** ЗАДАНИЕ К ВЫПОЛНЕНИЮ **
Перепишите все записи, заменив «True or false» на «Yes or no» и ничего больше не меняя. Картинки в ответ не включайте.

** ДАННЫЕ ЗАПИСИ **
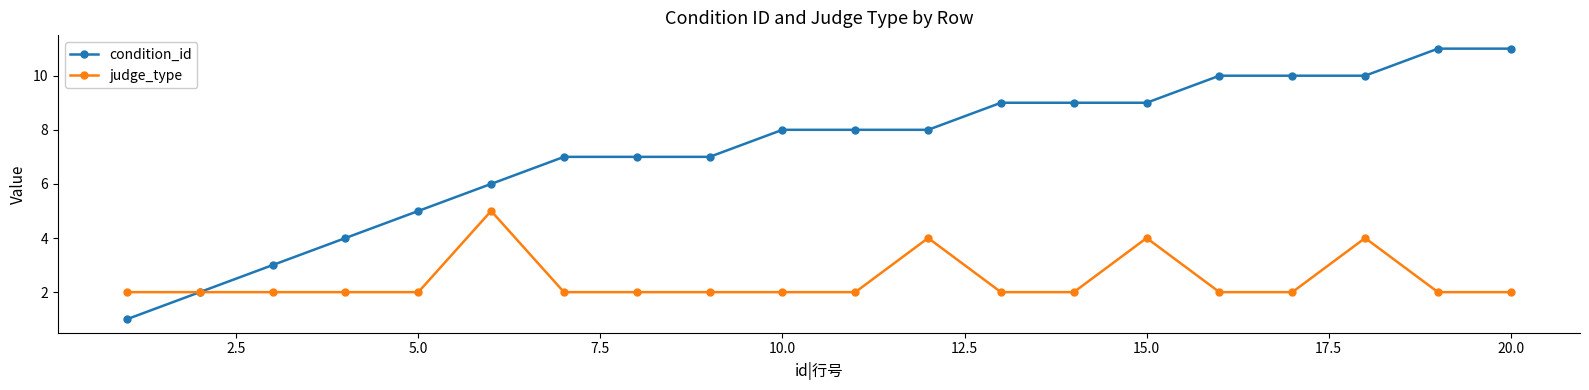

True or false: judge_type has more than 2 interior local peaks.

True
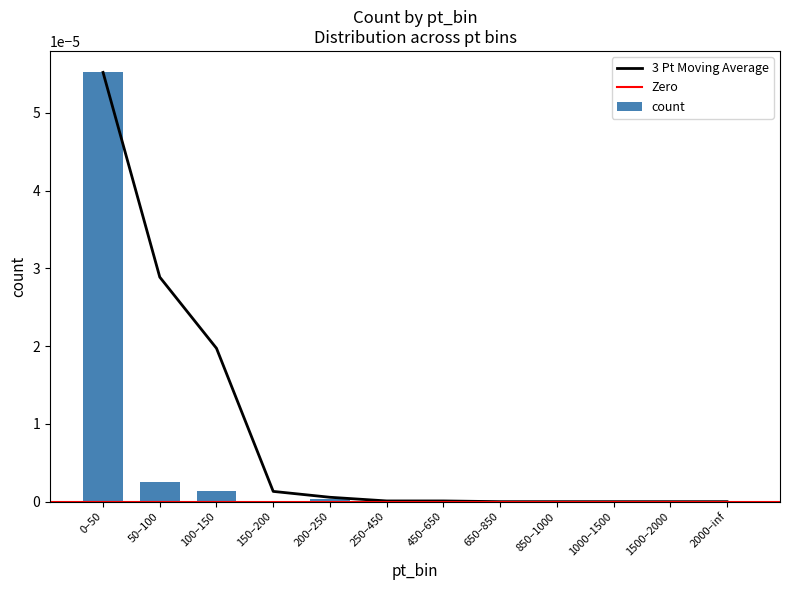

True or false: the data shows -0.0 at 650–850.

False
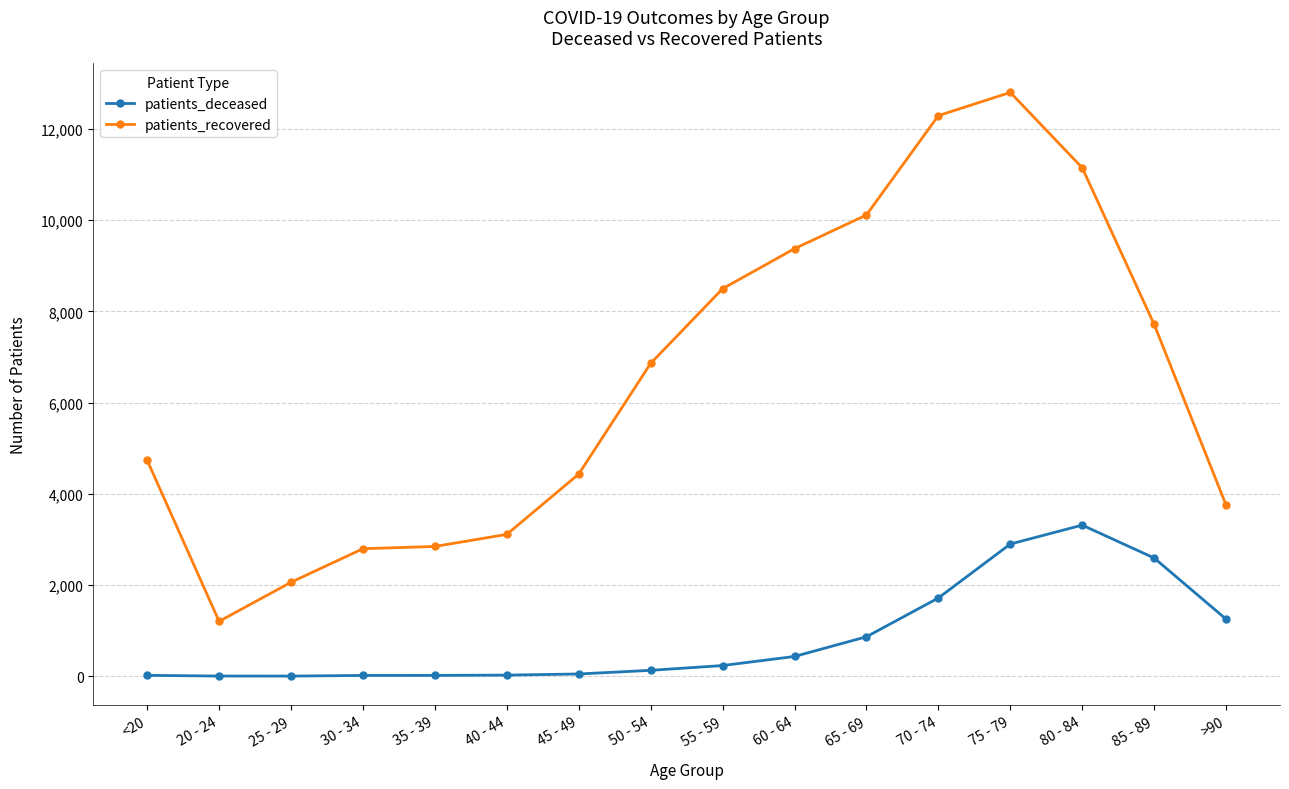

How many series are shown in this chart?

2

** ОТВЕТ К ЗАДАНИЮ **
Yes or no: judge_type has more than 2 interior local peaks.

True

Yes or no: the data shows -0.0 at 650–850.

False

How many series are shown in this chart?

2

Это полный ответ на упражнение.